→ Your instructions
The lines to copy are those in the listing that hold the word "from".

→ Supplied material

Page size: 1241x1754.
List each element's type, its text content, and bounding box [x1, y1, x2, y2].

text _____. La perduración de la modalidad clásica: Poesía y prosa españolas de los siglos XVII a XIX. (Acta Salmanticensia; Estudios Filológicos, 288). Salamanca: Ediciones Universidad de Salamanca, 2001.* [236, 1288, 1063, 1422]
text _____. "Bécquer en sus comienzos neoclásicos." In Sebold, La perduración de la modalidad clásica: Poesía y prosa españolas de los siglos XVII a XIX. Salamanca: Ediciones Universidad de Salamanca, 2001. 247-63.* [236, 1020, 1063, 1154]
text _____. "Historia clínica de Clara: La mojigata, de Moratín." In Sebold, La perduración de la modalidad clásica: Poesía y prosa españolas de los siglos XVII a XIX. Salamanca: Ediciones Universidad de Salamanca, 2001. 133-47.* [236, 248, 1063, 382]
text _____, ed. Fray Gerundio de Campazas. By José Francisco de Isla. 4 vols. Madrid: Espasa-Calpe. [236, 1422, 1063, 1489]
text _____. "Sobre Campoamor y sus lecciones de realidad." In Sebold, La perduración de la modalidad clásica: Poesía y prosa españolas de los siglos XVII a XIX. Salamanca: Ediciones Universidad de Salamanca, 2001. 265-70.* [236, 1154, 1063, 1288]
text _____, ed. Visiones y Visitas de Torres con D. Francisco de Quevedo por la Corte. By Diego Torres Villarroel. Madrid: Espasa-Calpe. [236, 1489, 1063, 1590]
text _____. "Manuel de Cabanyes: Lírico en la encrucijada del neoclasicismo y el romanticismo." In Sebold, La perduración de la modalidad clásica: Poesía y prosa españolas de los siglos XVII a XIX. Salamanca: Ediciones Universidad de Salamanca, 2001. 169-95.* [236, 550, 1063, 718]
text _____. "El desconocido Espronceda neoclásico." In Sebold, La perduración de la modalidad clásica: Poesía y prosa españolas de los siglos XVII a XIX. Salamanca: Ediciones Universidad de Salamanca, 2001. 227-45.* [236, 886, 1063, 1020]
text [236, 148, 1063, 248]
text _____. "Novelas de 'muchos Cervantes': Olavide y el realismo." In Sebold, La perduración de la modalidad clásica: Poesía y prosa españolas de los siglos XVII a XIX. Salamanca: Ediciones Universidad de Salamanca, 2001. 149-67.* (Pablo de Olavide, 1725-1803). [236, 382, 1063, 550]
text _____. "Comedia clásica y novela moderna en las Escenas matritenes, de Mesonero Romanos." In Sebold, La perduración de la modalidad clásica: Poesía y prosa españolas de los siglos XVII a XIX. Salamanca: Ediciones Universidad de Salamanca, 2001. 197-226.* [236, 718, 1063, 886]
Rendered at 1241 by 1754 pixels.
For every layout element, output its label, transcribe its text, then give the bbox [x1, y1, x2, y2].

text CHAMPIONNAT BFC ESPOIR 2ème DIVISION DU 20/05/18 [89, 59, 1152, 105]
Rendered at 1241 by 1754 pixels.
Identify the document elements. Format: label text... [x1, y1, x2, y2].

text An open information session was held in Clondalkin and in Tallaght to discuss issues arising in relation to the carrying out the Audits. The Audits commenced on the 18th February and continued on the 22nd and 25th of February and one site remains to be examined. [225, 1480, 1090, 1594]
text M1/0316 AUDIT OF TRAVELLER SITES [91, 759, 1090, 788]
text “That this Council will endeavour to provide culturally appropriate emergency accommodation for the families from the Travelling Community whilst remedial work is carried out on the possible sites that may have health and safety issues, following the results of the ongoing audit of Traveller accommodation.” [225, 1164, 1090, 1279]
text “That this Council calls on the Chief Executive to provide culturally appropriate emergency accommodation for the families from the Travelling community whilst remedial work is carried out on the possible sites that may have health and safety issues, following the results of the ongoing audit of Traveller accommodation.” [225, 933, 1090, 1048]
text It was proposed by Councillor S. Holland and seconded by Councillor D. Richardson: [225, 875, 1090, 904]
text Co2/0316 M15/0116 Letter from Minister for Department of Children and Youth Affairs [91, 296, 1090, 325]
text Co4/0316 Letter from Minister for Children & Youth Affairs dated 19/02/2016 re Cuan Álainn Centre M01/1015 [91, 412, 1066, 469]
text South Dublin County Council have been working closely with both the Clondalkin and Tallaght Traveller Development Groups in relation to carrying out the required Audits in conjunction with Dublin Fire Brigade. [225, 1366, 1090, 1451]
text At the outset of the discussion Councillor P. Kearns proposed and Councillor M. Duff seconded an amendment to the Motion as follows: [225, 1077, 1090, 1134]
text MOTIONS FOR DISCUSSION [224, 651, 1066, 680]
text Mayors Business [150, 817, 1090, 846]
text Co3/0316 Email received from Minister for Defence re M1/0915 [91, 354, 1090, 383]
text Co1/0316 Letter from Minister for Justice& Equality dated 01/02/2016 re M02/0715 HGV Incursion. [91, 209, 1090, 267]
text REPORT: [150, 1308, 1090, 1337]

→ Response for this exercise
text “That this Council will endeavour to provide culturally appropriate emergency accommodation for the families from the Travelling Community whilst remedial work is carried out on the possible sites that may have health and safety issues, following the results of the ongoing audit of Traveller accommodation.” [225, 1164, 1090, 1279]
text “That this Council calls on the Chief Executive to provide culturally appropriate emergency accommodation for the families from the Travelling community whilst remedial work is carried out on the possible sites that may have health and safety issues, following the results of the ongoing audit of Traveller accommodation.” [225, 933, 1090, 1048]
text Co2/0316 M15/0116 Letter from Minister for Department of Children and Youth Affairs [91, 296, 1090, 325]
text Co4/0316 Letter from Minister for Children & Youth Affairs dated 19/02/2016 re Cuan Álainn Centre M01/1015 [91, 412, 1066, 469]
text Co3/0316 Email received from Minister for Defence re M1/0915 [91, 354, 1090, 383]
text Co1/0316 Letter from Minister for Justice& Equality dated 01/02/2016 re M02/0715 HGV Incursion. [91, 209, 1090, 267]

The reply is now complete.